Today there was a letter to the editor in the Jordan Times expressing indignation over the treatment of domestic workers in Jordan. I am sad to say, I have ceased to be appalled. Ho hum, dishonor killings of daughters of Jordan continue, why would the daughters of another race be treated any better? The lack of shock meant I even skipped reading this article, which I will now post belatedly.
It is time for Jordan to stop denying cultural racist attitudes for what they are. Even in ranking one another’s importance by skin color.
The continued abuse of domestic workers in Jordan despite recent legislation to protect and promote their rights suggests that the problem is more cultural than legal.
The government amended the Labour Law to extend protection to domestic workers under the legislation and adopted rules to regulate their employment conditions.
Still, the problem persists with no end in sight due, so it seems, to the cultural perception of domestic helpers as some kind of inferior human beings not entitled to all the basic rights that belong to all mankind.
Calling domestic servants “khadamat” has a certain demeaning tone that demotes their status as human beings.
People who recruit foreign girls and women to employ them as assistants to carry out domestic work at their homes must be made to realise that these fine people are entitled to all the human rights that they themselves enjoy.
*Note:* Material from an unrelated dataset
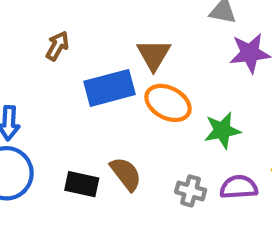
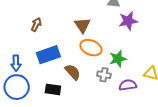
blue rectangle: (109, 88) -> (48, 55), moved
brown semicircle: (126, 174) -> (73, 72), moved
gray cross: (191, 191) -> (104, 75), moved

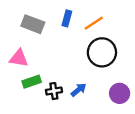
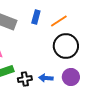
blue arrow: (79, 90) -> (46, 78), turned -136
purple circle: (120, 93) -> (71, 77), moved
Those who abuse domestic workers must be made to comprehend that domestic workers are first and foremost human beings who left their homes and families and came from far away nations in order to help many families in the country with their household chores, including rearing their infants and children.
Unless employers who violate the rights of their domestic helpers are held accountable in a court of law and punished, the crisis is destined to continue unabated.






“Ho hum, dishonor killings of daughters of Jordan continue, why would the daughters of another race be treated any better?” As a Jordanian I would scream Ouch!
The “It is not what you know; it is what you can prove” American way of thinking made them have statistics for everything. The U.S. has numbers for high school dropout, unemployment rate, graduate international students, etc. They need these numbers to improve themselves. Unfortunately, in Jordan we treat our problems by looking into the other direction.
Do we have numbers of domestic workers in Jordan and what is the percentage of them who are treated badly? We need to know because if it reached a certain threshold (I don’t know what number it could be) then we need to act at once.
Sadly, it is ho-hum isn’t it? Jaraad, there are certainly not any statistics and I think you would have widespread challenges even defining what constitutes abuse. Are the employers who control to volume of food their helper can eat abusing them? Does it depend on the amount? How much is enough? Are the ones who are verbally abusive in the category? If so, what constitutes abuse? The arena is rife with subjective judgements that are so culturally ingrained that I’m not even sure where the response would begin… Sigh indeed. We get told often that we treat our helper like she’s a princess. In fact, we treat like (gasp, wait for it) a professional who is providing services in our home. Among those services are chef, babysitter, mother’s helper, and housekeeper. Yet, even so it seems that the expectation is that we should treat her roughly and then she’ll be good to us. How that works exactly, I’m truly not sure. Well, I am sure. It doesn’t work…
Darn it, just lost a long comment. Steam.